I'm afraid I'm not terribly familiar with the dining philosopher's 
problem, but again I think this is a problem only somewhat aggravated by 
garbage collection.

Most of your post seems to be wholly concerned with applications that 
use at least the exact figure of Too Much Memory (tm).  While I realize 
there are several special-cases where such usage is necessary or 
acceptable, I seem at a loss to think of any general or practical 
reasons, aside from poor code quality... or database systems.

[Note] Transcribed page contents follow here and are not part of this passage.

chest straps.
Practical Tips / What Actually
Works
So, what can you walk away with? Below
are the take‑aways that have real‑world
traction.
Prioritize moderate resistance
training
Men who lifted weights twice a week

The software on my home computer which uses the most memory uses nothing 
even close to the amount of system memory I have.  Indeed, the sum of 
memory use on my machine with several programs running is still less 
than that typically shipped with machines even a few years ago (I'm 
putting that number at 512 megabytes.)

The servers I manage have fairly standard amounts of ram (average, let's 
say, 2 gigabytes.)  Typically, even in periods of high traffic use, they 
do not take much swap.  In fact, Apache is garbage collected 
(pools/subpools, that is) and doesn't seem to be a problem at all.  PHP, 
which is used on many of these servers, is not garbage collected 
(traditional memory management) and tends to hog memory just a bit.

MySQL and other database systems obviously take the largest chunk.  For 
such systems, you don't want any of your data paged, ever.  You 
typically have large, static cache areas which you don't even want 
garbage collected, and you never realloc/free until the end of the 
process.  These areas would not be garbage collected and the data in 
them would not be scanned by the garbage collector.

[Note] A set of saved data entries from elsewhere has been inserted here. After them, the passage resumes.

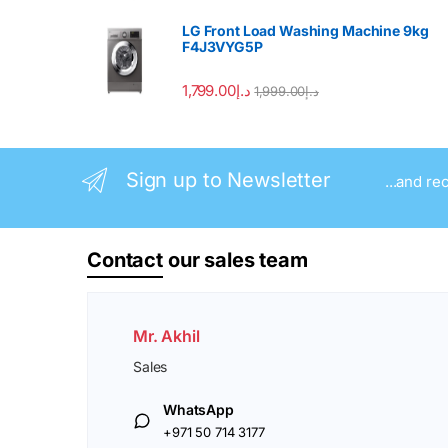
LG Front Load Washing Machine 9kg
F4J3VYG5P
1,799.00
د.إ
1,999.00
د.إ
Sign up to Newsletter
...and re
Contact
our sales team
Mr. Akhil
Sales
WhatsApp
+971 50 714 3177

In fact, you'd normally want your database on a dedicated machine with 
extra helpings of memory for these reasons.  Whether or not it was 
garbage collected wouldn't affect whether it was suitable only as a 
single instance on a single machine.  As above, this is a matter of the 
software, not of the GC.

So my suggestion is that you look at the limitations of your software, 
design, and development team and make your decisions from there.  A 
sweeping statement that garbage collection causes a dining philosopher's 
problem just doesn't seem correct to me.

Thanks,
-[Unknown]


> I see three problems:
> 
> 1) The typical behaviour of a GC'ed application is to require more 
> and more main memory but not to need it. Hence every GC'ed 
> application forces the OS to diminish the size of the system cache 
> held in main memory until the GC of the application kicks in.
> 
> 2) If the available main memory is unsufficient for the true memory 
> requirements of the application and the OS provides virtual memory 
> by swapping out to secondary storage, every run of the GC forces 
> the OS to slowly swap back all data for this application from 
> secondary storage and runs of the GC occur frequently, because main 
> memory is tight.
> 
> 3) If there is more than one GC'ed application running, those 
> applications compete for the available main memory.
> 
> 
> I see four risks:
> 
> a) from 1: The overall reaction of the system gets slower in favor 
> for the GC'ed application.
> 
> b) from 2: Projects decomposed into several subtasks may face 
> severe runtime problems when integrating the independent and 
> succesful tested modules.
> 
> c) from 2 and b: The reduction of man time in the development and 
> maintenance phases for not being forced to avoid memory leaks may 
> be overly compensated by an increase of machine time by a factor of 
> 50 or more.
> 
> d) from 1 and 3: A more complicated version of the dining 
> philosophers problem is introduced. In this version every 
> philosopher is allowed to rush around the table and grab all unused 
> forks and declare them used, before he starts to eat---and nobody 
> can force him to put them back on the table.
> 
> 
> Conclusion:
> 
> I know that solving the original dining philosophers problem took 
> several years and I do not see any awareness towards this more 
> complicated version arising by using a GC.
> Risks c) and d) are true killers.
> Therefore GC'ed applications currently seem to be suitable only if 
> they are running single instance on a machine well equipped with 
> main memory and no other GC'ed applications are used.
> To assure that these conditions hold, the GC should maintain 
> statistics on the duration of its runs and frequency of calls. This 
> would allows the GC to throw an "Almost out of memory".